AWS EC2/VPC monitoring

I’m about to undertake a project to monitoring AWS resources with LibreNMS. As there is no SNMP support into AWS, I will be making extensive use of the AWS API for discovery and polling. I am comfortable with the coding aspects of this, and I’d be looking to release the code back to the community so that it can be incorporated back into the LibreNMS code base.

However, before I go too far with this, I would like to open up for discussion the best way to represent AWS resources within LibreNMS.

In the simplest case, I can have a single device within LibreNMS which represents an AWS “account” (or perhaps one region within an account). I can map much of the networking aspects to look like a large router - VPCs (or rather RouteTables) can look like VRFs, connections are like ports, and you’ve got static and BGP routing. There’s a lot of health information that I can pull in as sensors.

Then there’s EC2 instances (i.e. virtual machines). Maybe it’s best if I just pull in basic health information into the AWS module(s) - much like I believe the VMware support does - and leave monitoring of each instance (cpu, network, etc) to be handled in the same way as a regular host device would be, by leaving the user to install an SNMP agent on the instance.

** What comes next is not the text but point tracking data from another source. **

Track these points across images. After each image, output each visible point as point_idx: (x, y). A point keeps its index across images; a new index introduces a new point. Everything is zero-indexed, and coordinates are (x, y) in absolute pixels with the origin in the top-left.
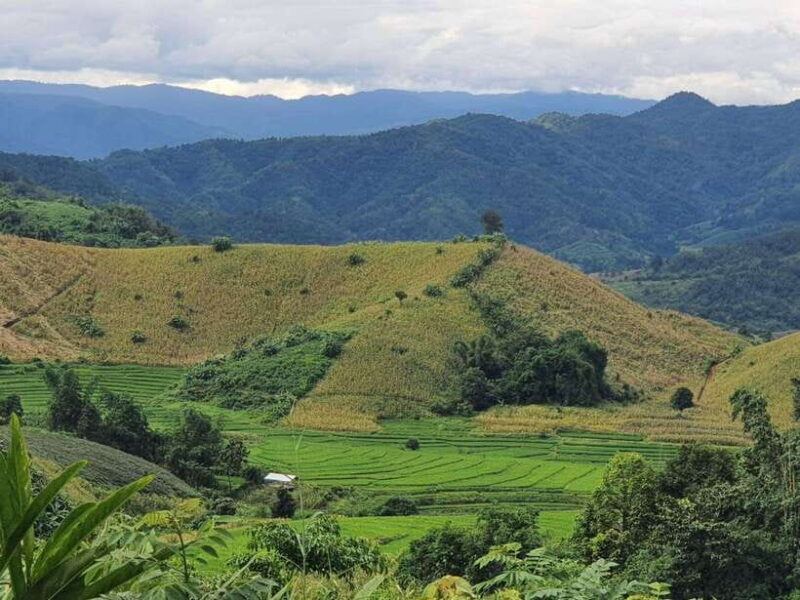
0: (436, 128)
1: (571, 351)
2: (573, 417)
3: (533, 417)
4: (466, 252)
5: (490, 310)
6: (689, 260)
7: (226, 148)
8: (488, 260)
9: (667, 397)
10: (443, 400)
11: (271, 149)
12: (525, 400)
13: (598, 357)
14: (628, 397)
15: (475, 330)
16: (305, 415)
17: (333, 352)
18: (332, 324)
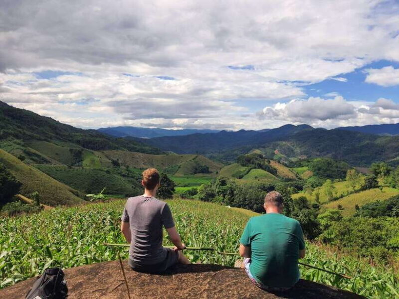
0: (193, 135)
1: (205, 167)
2: (205, 175)
3: (201, 175)
4: (194, 156)
5: (196, 162)
6: (223, 152)
7: (168, 137)
8: (197, 157)
9: (215, 172)
10: (191, 173)
11: (172, 137)
12: (200, 173)
13: (208, 168)
14: (211, 172)
15: (195, 165)
16: (177, 175)
17: (179, 167)
18: (179, 165)
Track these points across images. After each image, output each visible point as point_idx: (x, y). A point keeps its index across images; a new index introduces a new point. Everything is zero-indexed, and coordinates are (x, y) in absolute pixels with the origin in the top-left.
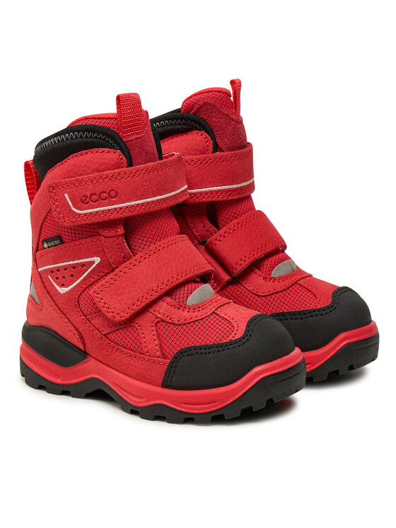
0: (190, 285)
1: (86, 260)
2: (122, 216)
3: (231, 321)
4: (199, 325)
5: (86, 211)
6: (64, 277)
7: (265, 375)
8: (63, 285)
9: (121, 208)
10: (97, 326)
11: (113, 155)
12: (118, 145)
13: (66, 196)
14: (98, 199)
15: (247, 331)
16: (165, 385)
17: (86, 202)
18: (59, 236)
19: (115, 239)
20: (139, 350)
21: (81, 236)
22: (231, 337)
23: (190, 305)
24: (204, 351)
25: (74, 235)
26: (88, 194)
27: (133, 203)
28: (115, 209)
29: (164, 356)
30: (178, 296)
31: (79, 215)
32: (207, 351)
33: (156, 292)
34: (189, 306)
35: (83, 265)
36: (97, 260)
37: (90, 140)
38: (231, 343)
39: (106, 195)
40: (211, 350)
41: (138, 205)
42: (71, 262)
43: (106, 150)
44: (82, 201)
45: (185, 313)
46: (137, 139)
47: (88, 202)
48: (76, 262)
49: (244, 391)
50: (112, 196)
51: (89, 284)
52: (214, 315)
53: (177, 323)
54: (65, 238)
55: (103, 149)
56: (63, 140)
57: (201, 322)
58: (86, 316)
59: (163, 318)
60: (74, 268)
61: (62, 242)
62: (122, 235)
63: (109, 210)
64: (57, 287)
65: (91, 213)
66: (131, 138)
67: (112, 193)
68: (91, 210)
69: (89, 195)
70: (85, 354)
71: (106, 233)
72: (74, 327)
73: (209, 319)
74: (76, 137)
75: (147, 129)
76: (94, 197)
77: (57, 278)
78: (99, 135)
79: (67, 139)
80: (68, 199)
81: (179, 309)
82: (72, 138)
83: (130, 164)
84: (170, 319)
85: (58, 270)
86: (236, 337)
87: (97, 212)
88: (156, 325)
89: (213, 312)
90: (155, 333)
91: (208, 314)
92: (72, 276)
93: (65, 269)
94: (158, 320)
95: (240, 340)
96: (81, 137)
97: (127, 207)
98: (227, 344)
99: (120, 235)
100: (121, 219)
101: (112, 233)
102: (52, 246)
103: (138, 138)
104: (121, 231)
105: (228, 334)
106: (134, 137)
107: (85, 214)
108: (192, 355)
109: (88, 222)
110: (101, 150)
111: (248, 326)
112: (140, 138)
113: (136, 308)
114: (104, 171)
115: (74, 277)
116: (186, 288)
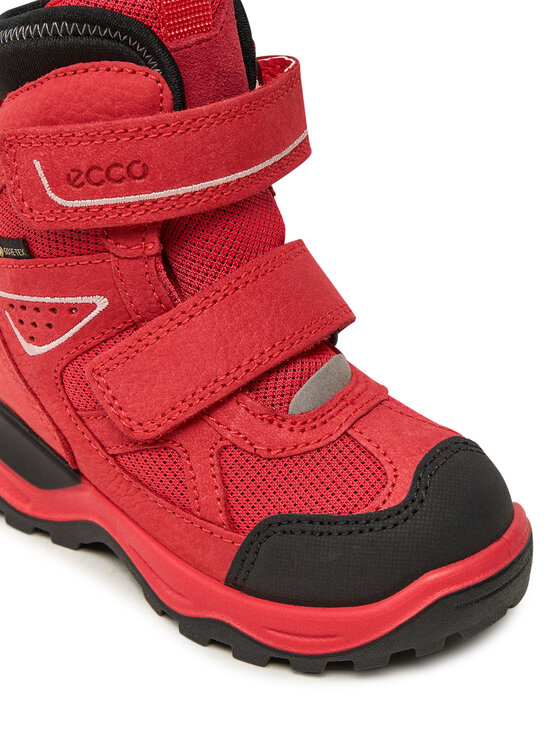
0: (298, 366)
1: (79, 300)
2: (155, 218)
3: (382, 459)
4: (312, 464)
5: (77, 203)
6: (34, 324)
7: (446, 592)
8: (31, 339)
9: (154, 202)
10: (98, 435)
11: (141, 81)
12: (156, 58)
13: (37, 164)
14: (103, 178)
15: (415, 489)
16: (232, 582)
17: (78, 182)
18: (24, 240)
19: (140, 263)
20: (183, 500)
21: (69, 249)
22: (377, 502)
23: (297, 413)
24: (317, 527)
25: (53, 244)
26: (84, 167)
27: (182, 191)
28: (142, 203)
29: (233, 526)
30: (270, 392)
31: (64, 209)
32: (326, 528)
33: (223, 385)
34: (293, 416)
35: (71, 308)
36: (102, 303)
37: (94, 41)
38: (377, 516)
39: (122, 171)
40: (334, 528)
41: (193, 194)
42: (48, 300)
43: (128, 66)
44: (72, 181)
45: (284, 435)
46: (199, 42)
47: (83, 184)
48: (57, 300)
49: (401, 622)
50: (136, 174)
51: (82, 349)
52: (347, 440)
53: (265, 454)
54: (37, 248)
55: (123, 64)
56: (37, 35)
57: (318, 456)
58: (76, 410)
59: (235, 441)
60: (53, 310)
61: (31, 255)
62: (156, 255)
63: (128, 205)
64: (21, 339)
65: (88, 209)
66: (185, 42)
67: (137, 169)
68: (88, 202)
69: (84, 169)
70: (77, 476)
71: (121, 249)
72: (54, 424)
73: (335, 450)
74: (65, 34)
75: (223, 17)
76: (96, 175)
77: (21, 322)
78: (113, 32)
79: (45, 34)
80: (41, 173)
81: (271, 422)
82: (56, 35)
83: (181, 103)
84: (252, 445)
85: (23, 307)
86: (392, 503)
87: (101, 208)
88: (220, 454)
89: (345, 433)
90: (216, 470)
91: (333, 438)
92: (49, 326)
93: (37, 309)
94: (224, 443)
95: (397, 510)
96: (75, 34)
97: (169, 199)
98: (367, 519)
99: (150, 257)
100: (155, 223)
101: (135, 250)
102: (11, 257)
103: (203, 40)
104: (153, 246)
105: (372, 491)
106: (193, 39)
107: (76, 209)
108: (292, 533)
109: (81, 226)
110: (116, 65)
111: (417, 478)
112: (207, 40)
113: (179, 417)
114: (120, 115)
115: (52, 330)
116: (290, 374)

My thinking is that I’d have a device (say, “us-east-1.amazonaws.com”) where you turn off SNMP and Ping polling, but then configure some additional settings (a bit like the IPMI stuff) to hold the region, access id and secret key. My concern with this approach is that I’d end up with a massive monolithic beast of a device with hundreds or thousands of sensors and ports, and maybe it’d be better to break it up into more functional units as different devices (and perhaps enable auto-creation of those smaller functional devices like device discovery does).

Thoughts anyone? Has anyone tried doing this in the past?

Simon

Not tried this.

Collectd + snmpd plugin might be a way of doing this though.